With no addition or omission, return the entries below.

-------- Provided entries --------

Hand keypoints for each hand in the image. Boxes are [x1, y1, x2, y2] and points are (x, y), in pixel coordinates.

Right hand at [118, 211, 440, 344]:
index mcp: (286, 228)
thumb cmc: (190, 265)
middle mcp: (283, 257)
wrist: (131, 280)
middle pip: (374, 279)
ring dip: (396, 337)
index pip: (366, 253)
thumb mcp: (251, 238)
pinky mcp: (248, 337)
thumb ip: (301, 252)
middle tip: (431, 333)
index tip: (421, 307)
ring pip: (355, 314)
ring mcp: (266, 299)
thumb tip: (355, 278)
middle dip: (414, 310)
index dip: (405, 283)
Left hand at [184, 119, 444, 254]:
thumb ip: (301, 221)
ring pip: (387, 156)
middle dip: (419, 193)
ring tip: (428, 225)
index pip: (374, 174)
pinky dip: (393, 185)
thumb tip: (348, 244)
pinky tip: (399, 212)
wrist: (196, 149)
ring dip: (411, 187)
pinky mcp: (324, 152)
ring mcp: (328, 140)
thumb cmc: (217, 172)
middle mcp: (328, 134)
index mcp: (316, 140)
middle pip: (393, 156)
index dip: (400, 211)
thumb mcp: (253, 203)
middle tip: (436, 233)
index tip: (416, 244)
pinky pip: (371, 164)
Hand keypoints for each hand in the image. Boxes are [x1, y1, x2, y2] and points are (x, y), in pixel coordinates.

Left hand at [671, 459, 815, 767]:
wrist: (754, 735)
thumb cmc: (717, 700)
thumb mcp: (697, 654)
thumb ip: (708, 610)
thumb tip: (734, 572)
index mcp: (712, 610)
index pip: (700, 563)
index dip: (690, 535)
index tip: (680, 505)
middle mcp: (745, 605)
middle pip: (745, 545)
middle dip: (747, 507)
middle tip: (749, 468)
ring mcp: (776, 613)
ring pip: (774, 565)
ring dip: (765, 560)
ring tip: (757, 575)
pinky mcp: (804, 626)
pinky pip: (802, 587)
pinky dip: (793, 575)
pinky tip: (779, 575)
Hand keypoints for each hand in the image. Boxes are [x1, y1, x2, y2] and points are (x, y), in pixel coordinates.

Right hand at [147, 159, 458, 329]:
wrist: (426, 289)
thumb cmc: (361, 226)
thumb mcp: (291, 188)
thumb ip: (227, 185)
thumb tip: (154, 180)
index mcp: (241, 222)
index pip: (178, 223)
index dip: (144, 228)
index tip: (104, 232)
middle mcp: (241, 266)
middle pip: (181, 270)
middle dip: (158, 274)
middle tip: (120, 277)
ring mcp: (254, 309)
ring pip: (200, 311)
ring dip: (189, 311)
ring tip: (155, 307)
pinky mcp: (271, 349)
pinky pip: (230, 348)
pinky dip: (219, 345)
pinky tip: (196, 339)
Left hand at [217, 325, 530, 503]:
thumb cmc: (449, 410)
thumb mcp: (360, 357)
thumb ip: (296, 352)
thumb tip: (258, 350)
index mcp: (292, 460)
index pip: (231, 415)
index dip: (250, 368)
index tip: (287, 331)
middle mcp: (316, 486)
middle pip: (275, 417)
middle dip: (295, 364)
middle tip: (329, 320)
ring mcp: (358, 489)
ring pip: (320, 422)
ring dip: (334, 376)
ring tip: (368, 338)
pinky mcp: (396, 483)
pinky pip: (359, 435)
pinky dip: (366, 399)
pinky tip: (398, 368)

--------

Result for this exercise:
Hand keypoints for each hand in the image. Boxes are [x1, y1, x2, y2] and points are (x, y), in pixel coordinates.

Right hand at [118, 211, 440, 344]:
index mcp: (286, 228)
thumb cmc: (190, 265)
middle mcp: (283, 257)
wrist: (131, 280)
middle pip: (374, 279)
ring dip: (396, 337)
index pip: (366, 253)
thumb mcp: (251, 238)
pinky mcp: (248, 337)
thumb ip: (301, 252)
middle tip: (431, 333)
index tip: (421, 307)
ring pip: (355, 314)
ring mcp: (266, 299)
thumb tip: (355, 278)
middle dip: (414, 310)
index dip: (405, 283)
Left hand at [184, 119, 444, 254]:
thumb ip: (301, 221)
ring pip: (387, 156)
middle dip: (419, 193)
ring tip: (428, 225)
index pip: (374, 174)
pinky dip: (393, 185)
thumb tip: (348, 244)
pinky tip: (399, 212)
wrist: (196, 149)
ring dip: (411, 187)
pinky mcp: (324, 152)
ring mcp: (328, 140)
thumb cmc: (217, 172)
middle mcp: (328, 134)
index mcp: (316, 140)
middle pip: (393, 156)
index dip: (400, 211)
thumb mcp: (253, 203)
middle tip: (436, 233)
index tip: (416, 244)
pinky pip: (371, 164)
Hand keypoints for each hand in the image. Boxes are [x1, y1, x2, y2] and points are (x, y), in pixel coordinates.

Left hand at [671, 459, 815, 767]:
wrist: (754, 735)
thumb cmc: (717, 700)
thumb mcp: (697, 654)
thumb ip: (708, 610)
thumb tip: (734, 572)
index mcp: (712, 610)
index pip: (700, 563)
index dip: (690, 535)
index tip: (680, 505)
middle mcp: (745, 605)
middle pip: (745, 545)
middle dip: (747, 507)
middle tip: (749, 468)
ring mcp: (776, 613)
ring pip: (774, 565)
ring dip: (765, 560)
ring tip: (757, 575)
pinky mcp: (804, 626)
pinky pip: (802, 587)
pinky dip: (793, 575)
pinky tip: (779, 575)
Hand keypoints for each hand in the image. Boxes are [x1, y1, x2, y2] and points are (x, y), in pixel coordinates.

Right hand at [147, 159, 458, 329]:
wrist: (426, 289)
thumb cmc: (361, 226)
thumb mcp: (291, 188)
thumb ip: (227, 185)
thumb tip: (154, 180)
index mcp: (241, 222)
index pip: (178, 223)
index dip: (144, 228)
index tip: (104, 232)
middle mcp: (241, 266)
middle pip: (181, 270)
middle dip: (158, 274)
middle tip: (120, 277)
ring mcp: (254, 309)
ring pip: (200, 311)
ring dip: (189, 311)
ring tip: (155, 307)
pinky mcp: (271, 349)
pinky pip: (230, 348)
pinky dip: (219, 345)
pinky tip: (196, 339)
Left hand at [217, 325, 530, 503]:
thumb cmc: (449, 410)
thumb mcp: (360, 357)
thumb ip: (296, 352)
thumb tip: (258, 350)
index mcp: (292, 460)
index pip: (231, 415)
index dip: (250, 368)
index tip: (287, 331)
middle mcp: (316, 486)
middle pip: (275, 417)
middle dip: (295, 364)
middle tip: (329, 320)
ring mcp: (358, 489)
ring pip: (320, 422)
ring dip: (334, 376)
ring tip: (368, 338)
pinky mcp: (396, 483)
pinky pip: (359, 435)
pinky dip: (366, 399)
pinky tip: (398, 368)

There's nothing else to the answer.